(Saved data entries)

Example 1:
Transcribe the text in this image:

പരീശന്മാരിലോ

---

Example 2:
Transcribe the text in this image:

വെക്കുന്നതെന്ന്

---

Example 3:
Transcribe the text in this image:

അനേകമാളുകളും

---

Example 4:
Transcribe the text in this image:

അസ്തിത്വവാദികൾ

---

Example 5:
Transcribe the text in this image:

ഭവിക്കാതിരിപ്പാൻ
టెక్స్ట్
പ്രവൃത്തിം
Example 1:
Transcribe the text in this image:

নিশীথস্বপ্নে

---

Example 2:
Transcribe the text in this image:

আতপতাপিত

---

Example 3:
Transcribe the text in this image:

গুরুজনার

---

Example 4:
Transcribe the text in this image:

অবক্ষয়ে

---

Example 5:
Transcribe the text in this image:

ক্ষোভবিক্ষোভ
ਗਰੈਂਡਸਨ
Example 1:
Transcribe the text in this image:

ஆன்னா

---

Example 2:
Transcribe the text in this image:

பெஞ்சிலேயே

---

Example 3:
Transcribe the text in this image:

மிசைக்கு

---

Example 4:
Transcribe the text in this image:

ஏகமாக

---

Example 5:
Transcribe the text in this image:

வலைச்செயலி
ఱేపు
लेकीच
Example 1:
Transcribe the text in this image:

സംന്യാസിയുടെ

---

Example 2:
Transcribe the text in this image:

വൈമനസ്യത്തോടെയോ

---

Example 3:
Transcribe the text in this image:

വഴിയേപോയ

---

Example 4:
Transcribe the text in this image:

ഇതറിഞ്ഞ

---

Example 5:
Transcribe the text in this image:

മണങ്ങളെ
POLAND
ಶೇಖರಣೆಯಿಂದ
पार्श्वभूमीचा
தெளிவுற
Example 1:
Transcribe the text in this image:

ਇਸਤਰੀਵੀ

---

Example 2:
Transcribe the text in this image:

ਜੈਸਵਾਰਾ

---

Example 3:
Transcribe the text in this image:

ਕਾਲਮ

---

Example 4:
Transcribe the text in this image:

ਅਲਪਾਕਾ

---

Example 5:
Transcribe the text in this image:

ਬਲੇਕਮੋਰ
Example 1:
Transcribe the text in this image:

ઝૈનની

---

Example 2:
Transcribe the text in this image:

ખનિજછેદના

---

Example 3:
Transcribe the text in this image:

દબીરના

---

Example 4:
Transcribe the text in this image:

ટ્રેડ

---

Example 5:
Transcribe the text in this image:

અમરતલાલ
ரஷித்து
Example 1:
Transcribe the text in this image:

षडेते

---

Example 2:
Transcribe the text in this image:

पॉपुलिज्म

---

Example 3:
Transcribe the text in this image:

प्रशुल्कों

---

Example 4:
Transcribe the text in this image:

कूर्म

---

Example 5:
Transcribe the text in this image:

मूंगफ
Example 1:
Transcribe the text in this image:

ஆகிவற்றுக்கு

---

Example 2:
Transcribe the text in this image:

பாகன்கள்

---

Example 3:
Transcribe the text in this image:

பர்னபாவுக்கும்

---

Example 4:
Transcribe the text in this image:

» The task:
Could you retype every record above exactly as given?

» Task result:
Example 1:
Transcribe the text in this image:

പരീശന്മാരിലോ

---

Example 2:
Transcribe the text in this image:

വെക്കുന്നതെന്ന്

---

Example 3:
Transcribe the text in this image:

അനേകമാളുകളും

---

Example 4:
Transcribe the text in this image:

അസ്തിത്വവാദികൾ

---

Example 5:
Transcribe the text in this image:

ഭവിക്കാതിരിപ്പാൻ
టెక్స్ట్
പ്രവൃത്തിം
Example 1:
Transcribe the text in this image:

নিশীথস্বপ্নে

---

Example 2:
Transcribe the text in this image:

আতপতাপিত

---

Example 3:
Transcribe the text in this image:

গুরুজনার

---

Example 4:
Transcribe the text in this image:

অবক্ষয়ে

---

Example 5:
Transcribe the text in this image:

ক্ষোভবিক্ষোভ
ਗਰੈਂਡਸਨ
Example 1:
Transcribe the text in this image:

ஆன்னா

---

Example 2:
Transcribe the text in this image:

பெஞ்சிலேயே

---

Example 3:
Transcribe the text in this image:

மிசைக்கு

---

Example 4:
Transcribe the text in this image:

ஏகமாக

---

Example 5:
Transcribe the text in this image:

வலைச்செயலி
ఱేపు
लेकीच
Example 1:
Transcribe the text in this image:

സംന്യാസിയുടെ

---

Example 2:
Transcribe the text in this image:

വൈമനസ്യത്തോടെയോ

---

Example 3:
Transcribe the text in this image:

വഴിയേപോയ

---

Example 4:
Transcribe the text in this image:

ഇതറിഞ്ഞ

---

Example 5:
Transcribe the text in this image:

മണങ്ങളെ
POLAND
ಶೇಖರಣೆಯಿಂದ
पार्श्वभूमीचा
தெளிவுற
Example 1:
Transcribe the text in this image:

ਇਸਤਰੀਵੀ

---

Example 2:
Transcribe the text in this image:

ਜੈਸਵਾਰਾ

---

Example 3:
Transcribe the text in this image:

ਕਾਲਮ

---

Example 4:
Transcribe the text in this image:

ਅਲਪਾਕਾ

---

Example 5:
Transcribe the text in this image:

ਬਲੇਕਮੋਰ
Example 1:
Transcribe the text in this image:

ઝૈનની

---

Example 2:
Transcribe the text in this image:

ખનિજછેદના

---

Example 3:
Transcribe the text in this image:

દબીરના

---

Example 4:
Transcribe the text in this image:

ટ્રેડ

---

Example 5:
Transcribe the text in this image:

અમરતલાલ
ரஷித்து
Example 1:
Transcribe the text in this image:

षडेते

---

Example 2:
Transcribe the text in this image:

पॉपुलिज्म

---

Example 3:
Transcribe the text in this image:

प्रशुल्कों

---

Example 4:
Transcribe the text in this image:

कूर्म

---

Example 5:
Transcribe the text in this image:

मूंगफ
Example 1:
Transcribe the text in this image:

ஆகிவற்றுக்கு

---

Example 2:
Transcribe the text in this image:

பாகன்கள்

---

Example 3:
Transcribe the text in this image:

பர்னபாவுக்கும்

---

Example 4:
Transcribe the text in this image:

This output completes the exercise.